Judge throws out 2 questions on Massachusetts police officer licensing questionnaire

BOSTON — The new state licensing commission for police officers for now can’t ask cops its planned questions about whether they’ve posted anything “that you believe could be perceived as biased” or if they’ve belonged to any organization that has “unlawfully discriminated” against anyone based on race, gender or other factors, a judge has ruled while allowing the rest of the questionnaire.

Suffolk Superior Court Judge Jackie Cowin issued the preliminary injunction against those two of the eight questions, writing that they will be “stricken from the questionnaire” that many officers are supposed to fill out by this summer under the certification law.

“Officers who have not yet responded to the questionnaire because they were granted extensions to do so need not answer Question Nos. 6 and 7,” Cowin wrote in conclusion in a copy of the Monday decision obtained by the Boston Herald.

She added: “For officers who have already turned in the questionnaire and answered Question Nos. 6 and 7 in their current form, the answers may not be used, directly or indirectly, as a basis for denial of recertification.”

The Peace Officer Standards and Training, or POST, Commission, written into law in 2020, has been seeking to have officers fill out this questionnaire to determine if they have “good moral character” as part of its licensing process.

Cowin did continue, “Nothing in this decision is meant to prevent the Commission from requiring officers (both those who have not yet answered and those who have had their answers stricken) to answer revised questions that meet constitutional requirements.”

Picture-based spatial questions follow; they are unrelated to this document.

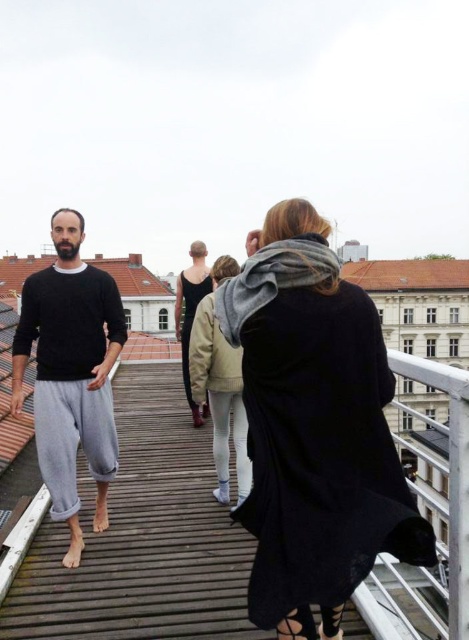
Can you confirm if brown tile roof at upper center is positioned to the right of black matte dress at center?

Correct, you'll find brown tile roof at upper center to the right of black matte dress at center.

Does brown tile roof at upper center appear on the left side of black matte dress at center?

No, brown tile roof at upper center is not to the left of black matte dress at center.

Is point (421, 266) positioned after point (205, 403)?

Yes, it is behind point (205, 403).

Where is `brown tile roof at upper center`? brown tile roof at upper center is located at coordinates (408, 275).

Between black cotton sweater at left and light beige sweater at center, which one has less height?

With less height is light beige sweater at center.

Can you confirm if black cotton sweater at left is positioned below light beige sweater at center?

Correct, black cotton sweater at left is located below light beige sweater at center.

Who is more distant from viewer, (83,276) or (224,394)?

The point (224,394) is behind.

Locate an element on the screen. This screenshot has height=640, width=469. black cotton sweater at left is located at coordinates (70, 372).

Locate an element on the screen. This screenshot has height=640, width=469. black cotton sweater at left is located at coordinates (70, 372).

Can you confirm if black cotton sweater at left is positioned below brown tile roof at upper center?

Indeed, black cotton sweater at left is positioned under brown tile roof at upper center.

Between point (22, 328) and point (396, 262), which one is positioned in front?

Point (22, 328) is in front.

In order to click on black cotton sweater at left in this screenshot , I will do `click(70, 372)`.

The two questions that will be tossed come as the twin lawsuits from various policing groups and unions continue.

The Boston Police Superior Officers Federation said in a statement that it’s “pleased” with the ruling.

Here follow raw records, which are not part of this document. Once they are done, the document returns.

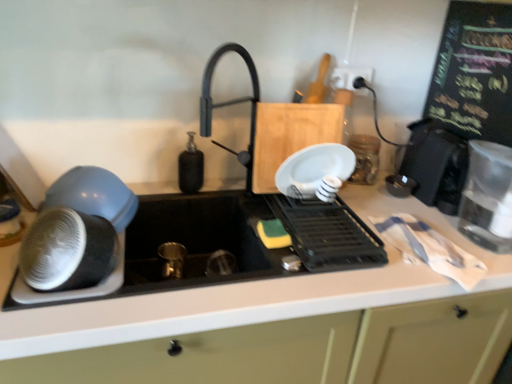
Identify the location of vacant space situated on the left part of black matte soap dispenser at center. This screenshot has height=384, width=512. (154, 189).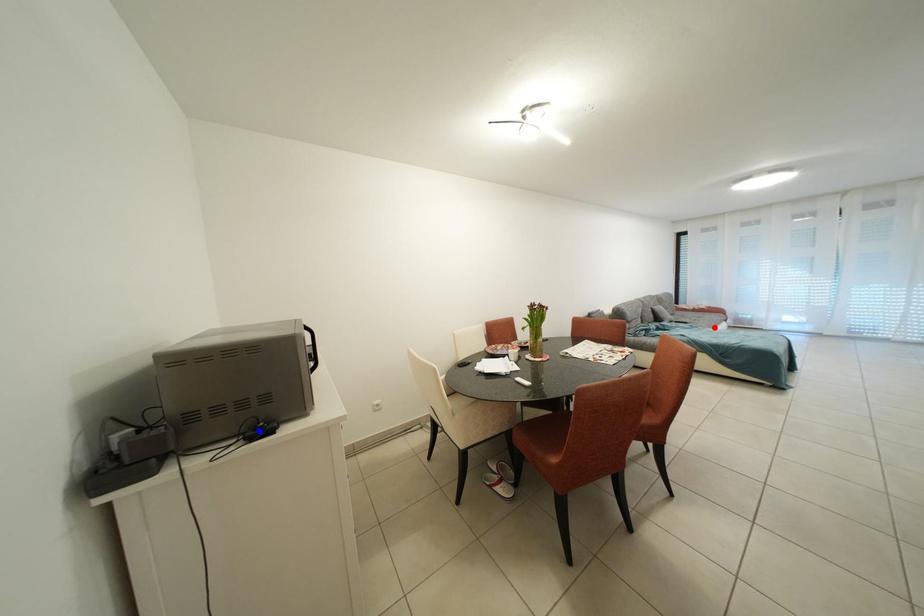
Question: Two points are marked on the image. Which point is closer to the camera?

Choices:
 (A) Blue point is closer.
 (B) Red point is closer.

Answer: (A)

“Today’s ruling signals that even police reform and the officials tasked with implementing it must adhere to the law,” union president Jeanne Carroll said in a statement. “Up to now, the Commission has acted as if they were written a blank

The questions are:

No. 6: “In the last five years, have you ever sent or displayed a public communication on social media that you believe could be perceived as biased against anyone based on their actual or perceived race, ethnicity, sex, gender identity, sexual orientation, religion, mental or physical disability, immigration status, or socioeconomic or professional level, provided you were at least 18 years old at the time? If yes, please provide each such public communication, and details. For these purposes, “communications” include, without limitation, posts, comments, and messages; and “public” communications are those that were made available to three or more people other than you.”

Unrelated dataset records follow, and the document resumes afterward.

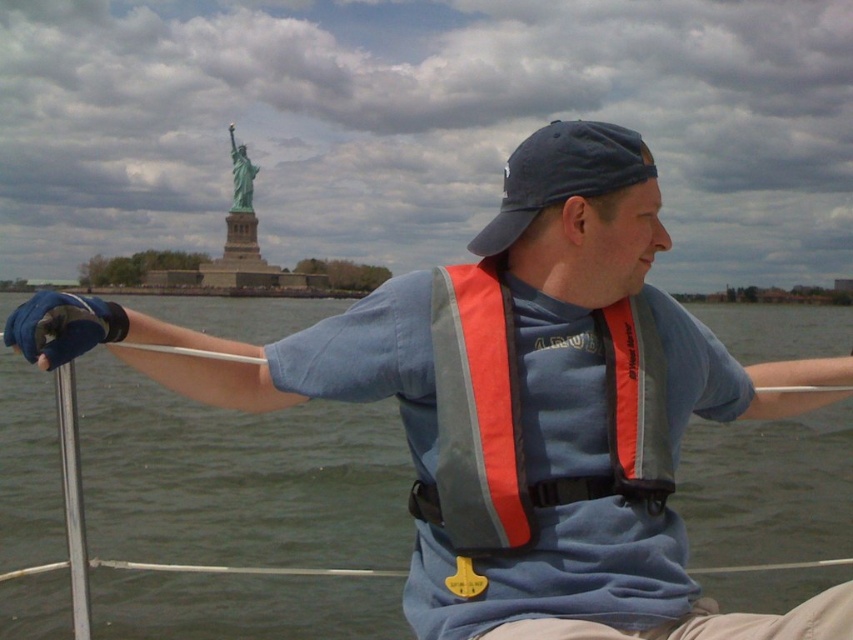
Question: Which point is closer to the camera?

Choices:
 (A) (239, 177)
 (B) (519, 221)

Answer: (B)

Question: Which of the following is the farthest from the observer?

Choices:
 (A) blue fabric baseball cap at center
 (B) green patina statue at upper center

Answer: (B)

Question: Which point is closer to the camera?

Choices:
 (A) (628, 168)
 (B) (238, 202)

Answer: (A)

Question: Is blue fabric baseball cap at center to the right of green patina statue at upper center from the viewer's perspective?

Choices:
 (A) no
 (B) yes

Answer: (B)

Question: In this image, where is blue fabric baseball cap at center located relative to green patina statue at upper center?

Choices:
 (A) right
 (B) left

Answer: (A)

Question: Does blue fabric baseball cap at center have a greater width compared to green patina statue at upper center?

Choices:
 (A) yes
 (B) no

Answer: (A)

And No. 7: “Do you currently belong, or have you ever belonged, to any organization that, at the time you belonged, unlawfully discriminated (including by limiting membership) on the basis of actual or perceived race, ethnicity, sex, gender identity, sexual orientation, religion, mental or physical disability, immigration status, age or socioeconomic or professional level? If so, please provide details regarding each such organization.”

The judge agreed with the assorted plaintiffs, who include the statewide MassCOP union and city labor groups the Boston Police Superior Officers Federation and Boston Police Detectives Benevolent Society, on how No. 6’s “indiscernible standard of what ‘could be perceived as biased by unknown third parties” seems “impossible to answer.”

And on No. 7, the judge brought up as an example the fact that the Boston Police Department previously has been found liable under the Americans With Disabilities Act, which means that technically all of its cops would have to answer in the affirmative. And that, she said, seems “by and large is irrelevant” to whether any individual officer actually has any “animus” toward the disabled.

The judge did write that there are way of asking both about social media and organization membership that could work — just that these versions, as currently written, don’t, she said.

The plaintiffs were also asking for other questions to be thrown out, including one asking if the cop was current on all tax payments. The other they took issue with in particular was one that asked that if “thinking broadly,” if they had any other information that “may be relevant, directly or indirectly, to your eligibility or fitness to be recertified as a law enforcement officer with this law enforcement agency?”

The judge said those questions could stand, and, more broadly, the questionnaire as a concept was acceptable. Similarly, the “good moral character” standard has been approved by the court previously and “is used in many professional licensing schemes,” so it appears to pass the smell test, she wrote.